[4] 瓦解した連合国の戦略

 連合国軍―特にイギリスはベルリンに進撃する意図をスターリンに隠し立てしたことは一度も無かった。1944年10月にチャーチルがモスクワを訪問した際、同行した英陸軍総参謀長ブルック元帥はスターリンに対して、連合国軍がライン地方を包囲した後の進撃路はベルリンに向けられるだろうと告げた。チャーチルも改めてそのことを強調した。オランダのドイツ軍を孤立させてから「着実にベルリンめざして進撃する」のがイギリスの狙いである。スターリンは特に何もコメントしなかった。

 ベルリン攻略の任務は当然、わが軍(第21軍集団)に与えられる。第21軍集団司令官モントゴメリー元帥もそう思い込んでいた。イギリス軍はこの時期、オランダからドイツ北部に急速に進出していた。西部戦線におけるドイツ軍の抵抗は1944年12月のアルデンヌ攻勢(バルジの戦い)と1945年3月にルール工業地帯で包囲されたB軍集団の降伏により、崩壊寸前の状態にあったのである。

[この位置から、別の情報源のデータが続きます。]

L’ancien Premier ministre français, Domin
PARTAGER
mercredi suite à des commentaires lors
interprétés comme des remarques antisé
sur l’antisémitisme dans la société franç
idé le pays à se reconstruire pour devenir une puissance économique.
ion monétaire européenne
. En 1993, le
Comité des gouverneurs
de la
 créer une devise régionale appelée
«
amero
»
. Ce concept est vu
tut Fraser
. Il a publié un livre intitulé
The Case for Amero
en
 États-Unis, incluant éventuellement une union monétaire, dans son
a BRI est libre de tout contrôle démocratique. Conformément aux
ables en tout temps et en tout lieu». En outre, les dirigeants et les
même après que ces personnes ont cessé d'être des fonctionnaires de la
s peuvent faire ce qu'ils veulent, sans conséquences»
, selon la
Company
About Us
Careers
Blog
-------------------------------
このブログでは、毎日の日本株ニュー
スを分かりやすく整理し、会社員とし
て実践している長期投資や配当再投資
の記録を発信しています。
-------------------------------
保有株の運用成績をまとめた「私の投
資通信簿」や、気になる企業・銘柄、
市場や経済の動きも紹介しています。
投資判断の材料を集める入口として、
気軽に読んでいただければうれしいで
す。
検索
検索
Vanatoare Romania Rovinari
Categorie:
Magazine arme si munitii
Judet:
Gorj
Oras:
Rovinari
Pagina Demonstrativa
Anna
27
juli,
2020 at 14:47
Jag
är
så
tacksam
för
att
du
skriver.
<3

 ナチ指導部では、ベルリン攻防戦がこの戦争の山場になることを誰しも疑わなかった。ゲッベルスは常に「ベルリンで共に勝つか、ベルリンで共に死ぬか、ナチ党員にこれ以外の道はありえない」と力説した。無意識のうちにマルクスの言葉に倣い、「ベルリンを制するものはドイツを制する」というのがゲッベルスの口癖でもあった。スターリンはその言葉の続きを知っていた。「そして、ドイツを制するものはヨーロッパを制する」

 ところが、連合国軍最高司令官アイゼンハワー元帥はこの言葉を知らなかった。イギリスの思惑はアイゼンハワーの心変わりによって、無益に帰されようとしていた。1944年9月の時点では、アイゼンハワーはベルリンが最重要目標であり、ベルリンに向けて最短かつ効率的な進撃路を取る考えを明らかにしていた。しかし連合国の間ではともかく東進を続けるという漠然とした了解があるだけであり、アイゼンハワーは広い正面で軍を前進させる戦略を好んだ。

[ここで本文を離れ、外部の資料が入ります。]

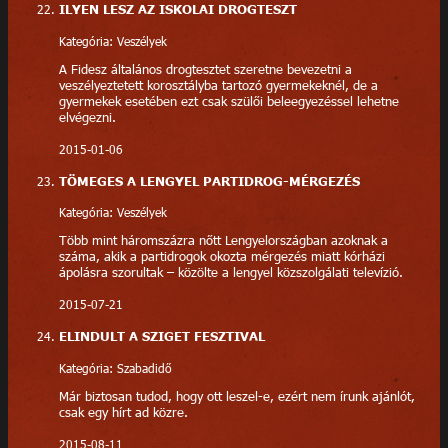
ILYEN LESZ AZ ISKOLAI DROGTESZT
Kategória: Veszélyek
A Fidesz általános drogtesztet szeretne bevezetni a
veszélyeztetett korosztályba tartozó gyermekeknél, de a
gyermekek esetében ezt csak szülői beleegyezéssel lehetne
elvégezni.
2015-01-06
TÖMEGES A LENGYEL PARTIDROG-MÉRGEZÉS
Kategória: Veszélyek
Több mint háromszázra nőtt Lengyelországban azoknak a
száma, akik a partidrogok okozta mérgezés miatt kórházi
ápolásra szorultak – közölte a lengyel közszolgálati televízió.
2015-07-21
ELINDULT A SZIGET FESZTIVAL
Kategória: Szabadidő
Már biztosan tudod, hogy ott leszel-e, ezért nem írunk ajánlót,
csak egy hírt ad közre.
2015-08-11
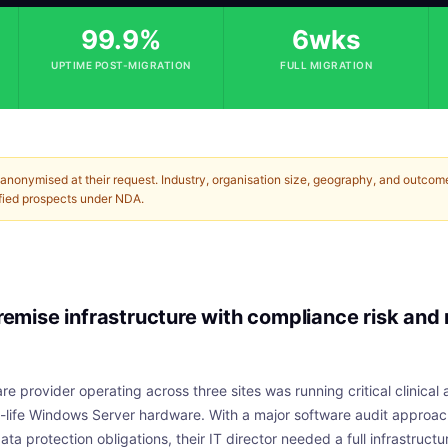
99.9%
6wks
UPTIME POST-MIGRATION
FULL MIGRATION
e anonymised at their request. Industry, organisation size, geography, and outcom
ified prospects under NDA.
emise infrastructure with compliance risk and
re provider operating across three sites was running critical clinical
-life Windows Server hardware. With a major software audit approa
ta protection obligations, their IT director needed a full infrastruct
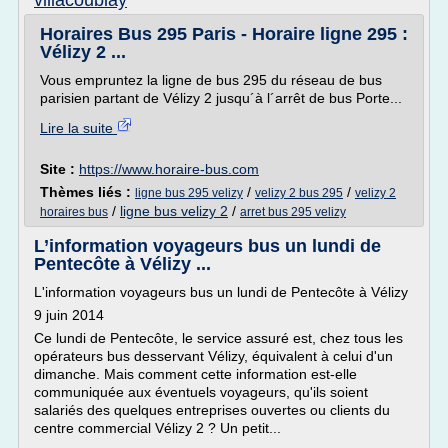
villacoublay
Horaires Bus 295 Paris - Horaire ligne 295 :
Vélizy 2 ...
Vous empruntez la ligne de bus 295 du réseau de bus
parisien partant de Vélizy 2 jusqu´à l´arrêt de bus Porte...
Lire la suite
Site :
https://www.horaire-bus.com
Thèmes liés :
/
/
ligne bus 295 velizy
velizy 2 bus 295
velizy 2
/
ligne bus velizy 2
/
horaires bus
arret bus 295 velizy
L’information voyageurs bus un lundi de
Pentecôte à Vélizy ...
L'information voyageurs bus un lundi de Pentecôte à Vélizy
9 juin 2014
Ce lundi de Pentecôte, le service assuré est, chez tous les
opérateurs bus desservant Vélizy, équivalent à celui d'un
dimanche. Mais comment cette information est-elle
communiquée aux éventuels voyageurs, qu'ils soient
salariés des quelques entreprises ouvertes ou clients du
centre commercial Vélizy 2 ? Un petit...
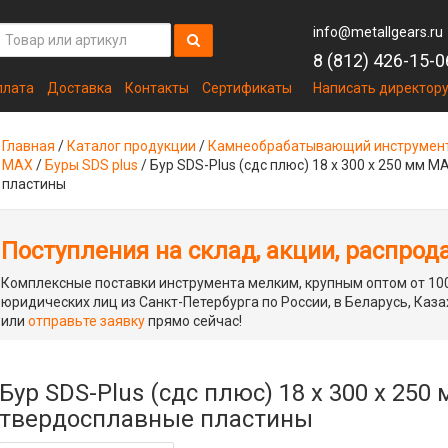
info@metallgears.ru
8 (812) 426-15-0
плата
Доставка
Контакты
Сертификаты
Написать директор
Главная
/
Каталог продукции
/
Камнеобрабатывающий инструмен
MAX
/
Буры SDS plus
/
Бур SDS-Plus (сдс плюс) 18 х 300 х 250 мм 
пластины
Поступления на склад, акции, распрод
Комплексные поставки инструмента мелким, крупным оптом от 100
юридических лиц из Санкт-Петербурга по России, в Беларусь, Каза
или
отправьте заявку
прямо сейчас!
Бур SDS-Plus (сдс плюс) 18 х 300 х 250
твердосплавные пластины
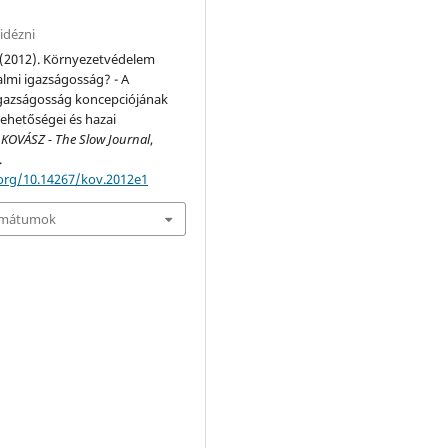
idézni
. (2012). Környezetvédelem
lmi igazságosság? - A
igazságosság koncepciójának
lehetőségei és hazai
.
KOVÁSZ - The Slow Journal
,
.
.org/10.14267/kov.2012e1
ormátumok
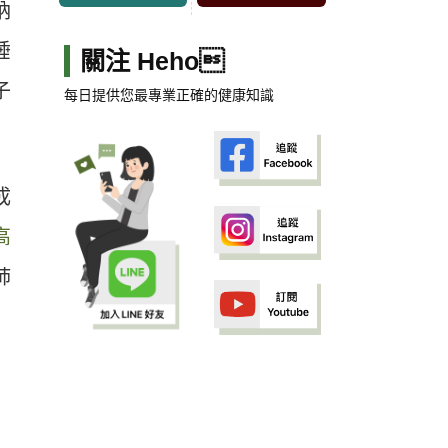
納
睡
關注 Heho
子
每日提供您最專業正確的健康知識
成
高
肺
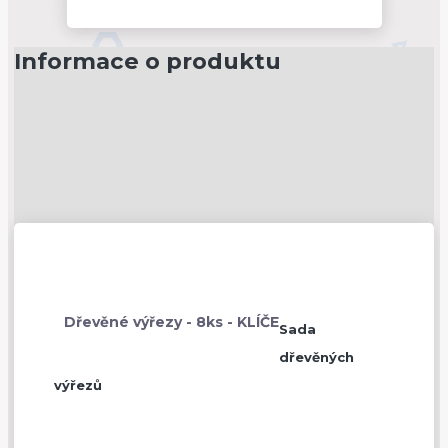
Informace o produktu
Dřevěné výřezy - 8ks - KLÍČE
Sada
dřevěných
výřezů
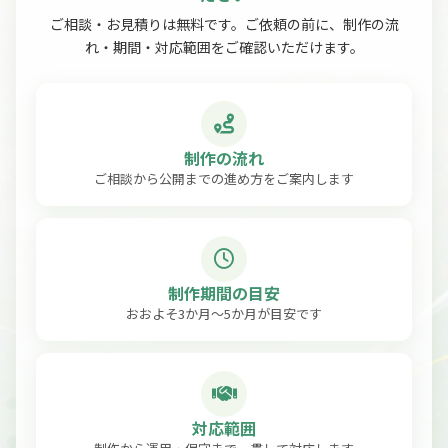
ご相談・お見積りは無料です。ご依頼の前に、制作の流
れ・期間・対応範囲をご確認いただけます。
制作の流れ
ご相談から公開までの進め方をご案内します
制作期間の目安
おおよそ3か月〜5か月が目安です
対応範囲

 個人的な悪感情な資質も影響した。以前からモントゴメリーはアイゼンハワーを飾り物にし、自分が野戦指揮官になるべきだという信念を表明していた。モントゴメリーをベルリンへの急進撃を担う指揮官としては不適だと米軍が考えたのにはそれなりに理由も存在した。幕僚の仕事に細かい点まで指摘することで有名だったモントゴメリーは攻撃開始までに他のどの指揮官よりも長い時間をかけるからであった。

 アイゼンハワーはルール地域の掃討を支援するため、第9軍を第12軍集団(ブラッドレー大将)の指揮下に戻し、その後にエアフルト=ライプツィヒ=ドレスデンの線へと東進するという戦略を構想した。つまり連合国軍の進撃は第12軍集団を中核として東進し、ドレスデン付近で西進するソ連軍と合流してドイツを二分するというものだった。これは広正面で攻撃するという戦略と一致するものだった。この構想では第21軍集団はアメリカ軍の北翼を援護するものとされ、ベルリンは地図上の一地点に過ぎなかった。アイゼンハワーがこの戦略を構想した時点で、第21軍集団はいまだベルリンまで480キロの地点にいたが、オーデル河に達していたソ連軍は残り80キロまで迫っていたのである。

 またヒトラーの戦略に関して、当時から根拠に乏しい情報が存在していた。その情報とはドイツ南部のバイエルン地方かオーストリアの山岳地帯に置かれた『国家要塞』にヒトラーやナチの残党が立てこもり、最期の瞬間まで徹底抗戦するという内容だった。この情報を支持していたアイゼンハワーにしてみれば、主攻撃軸をドイツ南部に向けるという戦略は理に適うものだった。

 3月31日、アイゼンハワーは「SCAF-252」という電報を発した。この電報は統合参謀本部長、イギリス軍参謀本部長、スターリンに宛てられていた。結果として、この電報は連合国軍の間に途方もない摩擦を引き起こした。電報に関連する一連の命令では、連合軍の主攻撃軸はドイツ中部と南部に向けて延びていた。アイゼンハワーはスターリンに対して次のように確約していた。

「わが軍にベルリン進出の意図はない」

 この電報にイギリスは慌てふためいた。チャーチルは怒りを露わにした。連合国軍の主攻撃軸をベルリンから方向転換し、あまつさえ最高司令官がその決定を自国に何の相談も無く行ったのである。チャーチルの抗議に対して、統合参謀本部の支持を得たアイゼンハワーは持論を譲らなかった。連合軍の戦略構想を引き裂いたこの電報がスターリンを大いに喜ばせたのは指摘するまでも無い。